▶ _Ausgewählter Text_:

════════════════════

Kurzberichte junger Forscher
Witwen und Waisen im Römischen Reich
Seit den siebziger Jahren dieses Jahrhunderts ist die Geschichte der Familie
zu einem Schwerpunkt althistorischer Forschung geworden. Es fehlte aber bislang
an sozialhistorischen Untersuchungen zu den Witwen und Waisen im Römischen
Reich. Offenbar erschien das Thema der Forschung marginal. Tatsächlich läßt es
uns jedoch tiefe Einblicke in die privaten und öffentlichen Verhältnisse der
alten Welt in fast allen Lebensbereichen tun: Es gibt nicht nur über zahlreiche
Aspekte, der Haushaltsstrukturen, der Familie und Verwandtschaft Aufschluß,
sondern leistet auch einen wichtigen Beitrag zur Erforschung der
gesellschaftlichen Stellung der Frauen überhaupt, der Altersversorgung, der
Armut oder der Christianisierung in der Spätantike.

════════════════════

▶ _Angezeigte Informationen_:
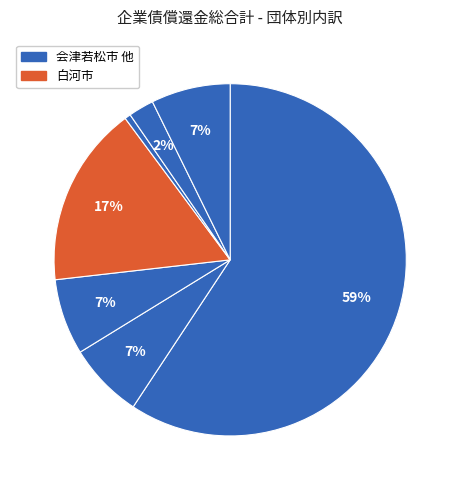

Count the number of slices in the pie.

7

════════════════════

▶ _Zu erledigende Aufgabe_: Zitieren Sie aus dem Text über Witwen und Waisen im Römischen Reich wortgetreu den Abschnitt von „Kurzberichte junger Forscher“ bis „in der Spätantike.“.

▶ _Gelöste Aufgabe_:
Kurzberichte junger Forscher
Witwen und Waisen im Römischen Reich
Seit den siebziger Jahren dieses Jahrhunderts ist die Geschichte der Familie
zu einem Schwerpunkt althistorischer Forschung geworden. Es fehlte aber bislang
an sozialhistorischen Untersuchungen zu den Witwen und Waisen im Römischen
Reich. Offenbar erschien das Thema der Forschung marginal. Tatsächlich läßt es
uns jedoch tiefe Einblicke in die privaten und öffentlichen Verhältnisse der
alten Welt in fast allen Lebensbereichen tun: Es gibt nicht nur über zahlreiche
Aspekte, der Haushaltsstrukturen, der Familie und Verwandtschaft Aufschluß,
sondern leistet auch einen wichtigen Beitrag zur Erforschung der
gesellschaftlichen Stellung der Frauen überhaupt, der Altersversorgung, der
Armut oder der Christianisierung in der Spätantike.